These Timothy O’Sullivan photographs were taken in 1869 during the 40th Parallel Survey that took place between 1867-1872. The expedition that surveyed northern Utah in 1869 was under the command of Gen. Andrew A. Humphreys and U.S. Geologist Clarence King. Among O’Sullivan’s photos include images of various points in the Wasatch and the Uinta Mountains, including King’s Peak, as well as of Ogden, Salt Lake City, and Promontory Summit. King’s Peak, the highest peak in Utah, is named for Clarence King, while the highest point in Arizona is named for Andrew Humphreys.
Born in Ireland, O’Sullivan worked for Matthew Brady in New York as a teenager just before the outbreak of the Civil War. Beginning in 1862, he joined Matthew Brady’s team of photographers, and late that same year he joined Alexander Gardner’s photographic team, ultimately publishing forty-four photographs, some of which are quite famous, including “Harvest of Death” depicting dead confederate soldiers in the field at Gettysburg and “Dead Confederate Sharpshooter at Foot of Little Round Top.”

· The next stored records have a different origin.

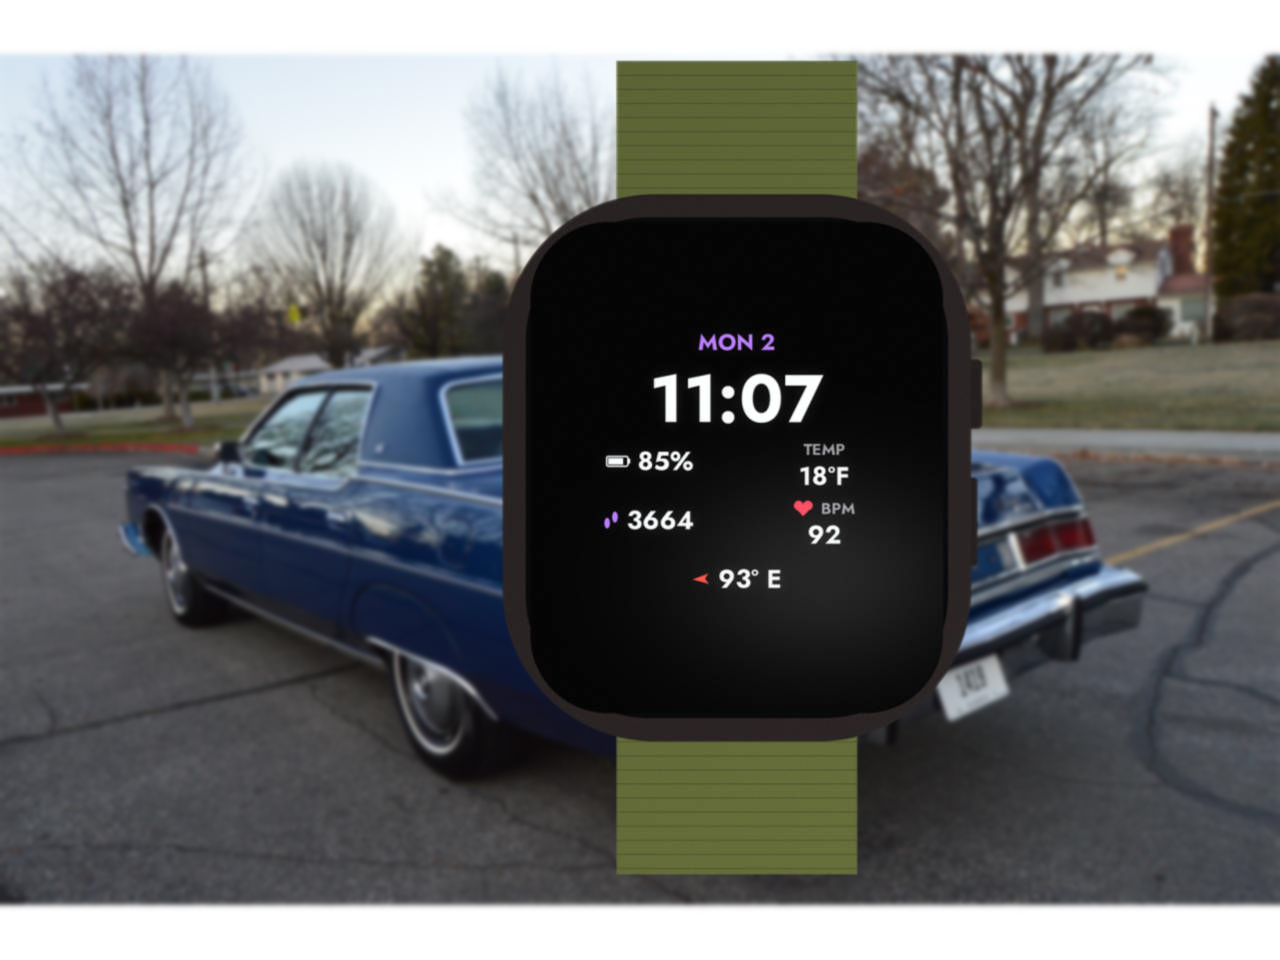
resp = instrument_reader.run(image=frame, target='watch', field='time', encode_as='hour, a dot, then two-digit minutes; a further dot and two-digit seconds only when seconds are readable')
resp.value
11.07
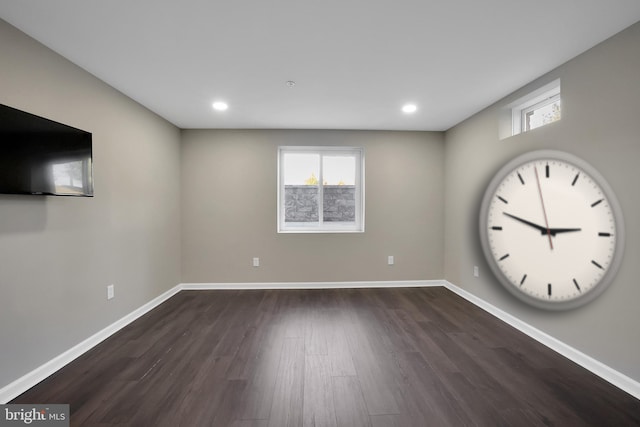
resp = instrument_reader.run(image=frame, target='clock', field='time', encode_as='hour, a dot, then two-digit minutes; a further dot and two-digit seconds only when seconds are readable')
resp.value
2.47.58
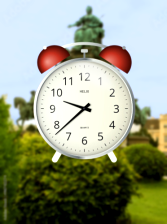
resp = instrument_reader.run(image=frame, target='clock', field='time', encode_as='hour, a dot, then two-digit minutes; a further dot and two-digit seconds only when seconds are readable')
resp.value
9.38
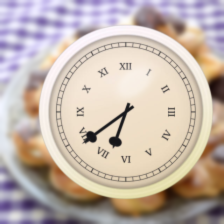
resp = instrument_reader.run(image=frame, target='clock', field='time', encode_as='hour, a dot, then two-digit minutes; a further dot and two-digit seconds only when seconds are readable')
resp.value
6.39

O’Sullivan established a new career as a photographer of the natural beauty of he west and several Native-Americans, which was enhanced significantly by joining the 40th Parallel Survey. In 1882, O’Sullivan died of tuberculosis in Staten Island, NY at the age of 42.

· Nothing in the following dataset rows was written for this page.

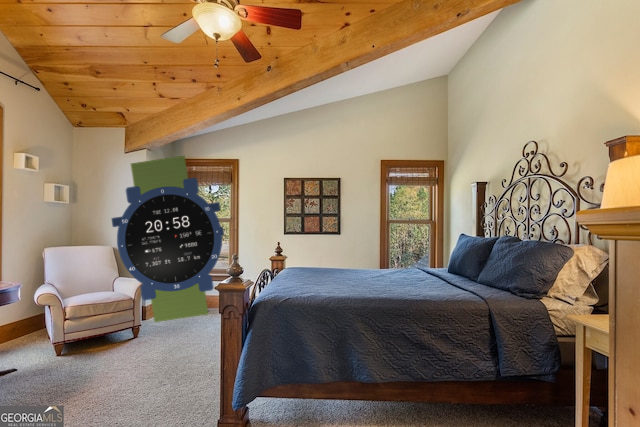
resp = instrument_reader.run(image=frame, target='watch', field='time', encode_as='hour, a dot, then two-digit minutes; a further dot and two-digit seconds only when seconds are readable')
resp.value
20.58
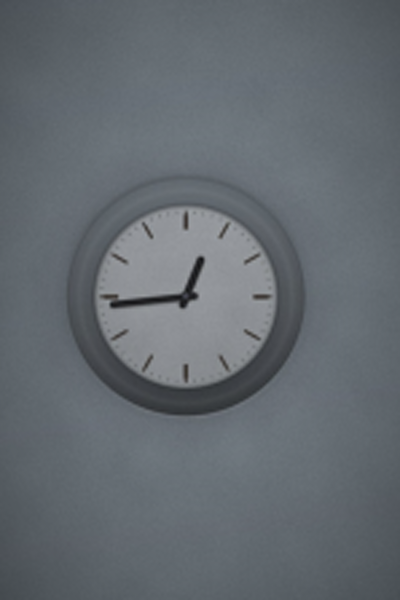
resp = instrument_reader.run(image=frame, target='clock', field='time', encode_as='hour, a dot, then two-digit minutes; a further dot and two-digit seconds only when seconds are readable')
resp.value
12.44
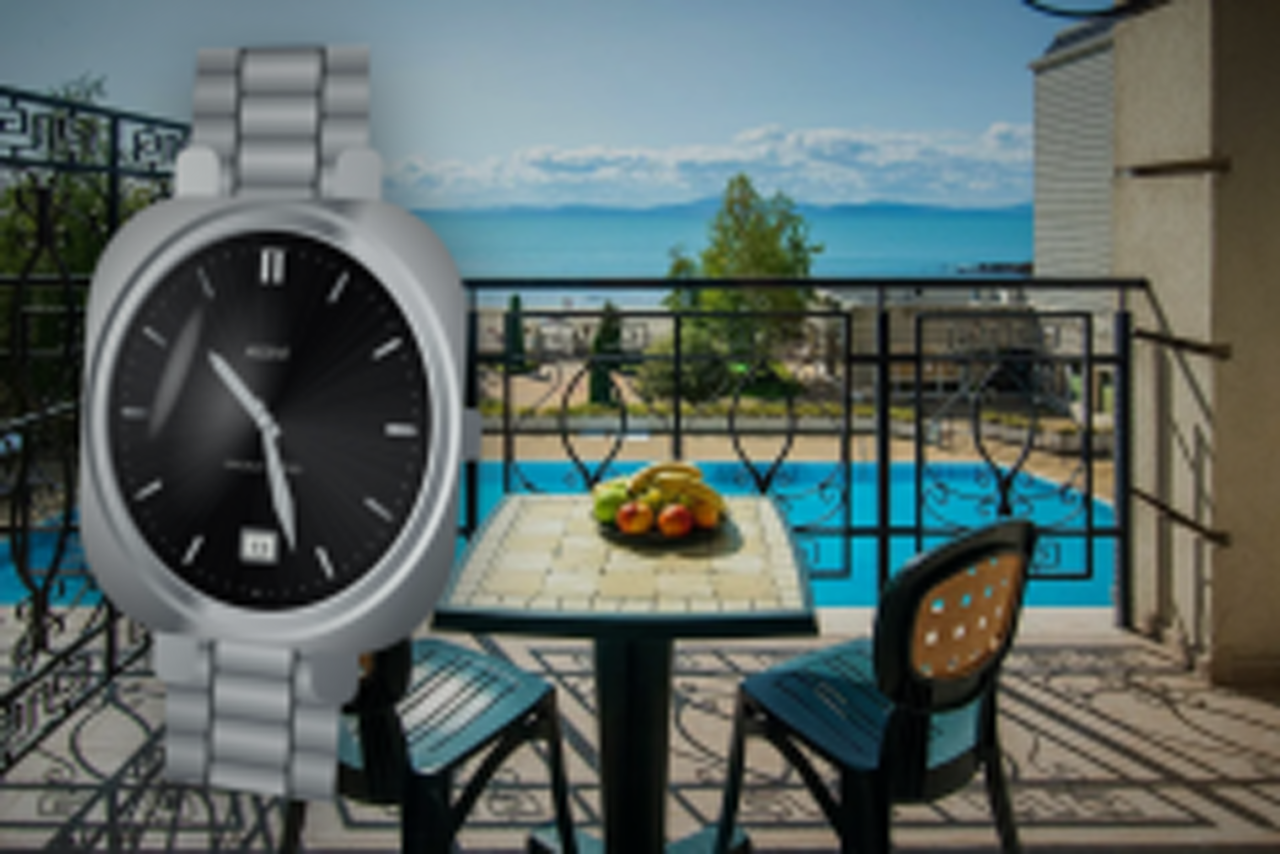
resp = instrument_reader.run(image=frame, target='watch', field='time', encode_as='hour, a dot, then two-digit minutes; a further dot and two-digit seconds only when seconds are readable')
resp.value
10.27
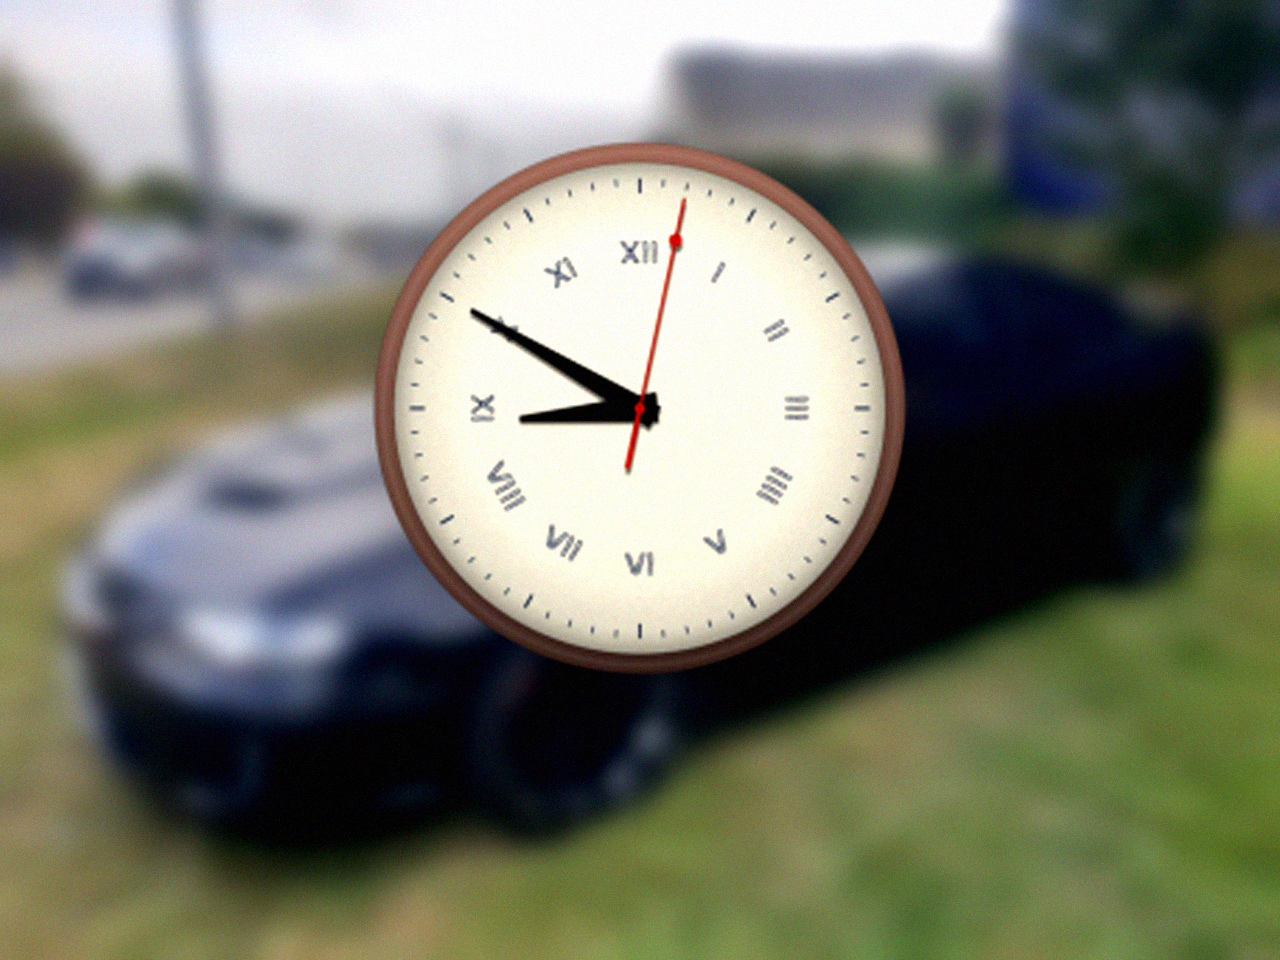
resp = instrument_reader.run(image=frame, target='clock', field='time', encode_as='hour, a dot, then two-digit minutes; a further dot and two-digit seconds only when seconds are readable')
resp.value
8.50.02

We also publish a few photographs by William Henry Jackson, an O’Sullivan contemporary. Jackson accompanied Ferdinand Hayden on his geologic surveys of the Yellowstone River and Rocky Mountains in 1870 and 1871. His landscape photographs introduced the public to the scenery and grandeur of the American West and were instrumental in convincing Congress to designate Yellowstone National Park in 1872. Jackson died in 1942 at the age of 99 years.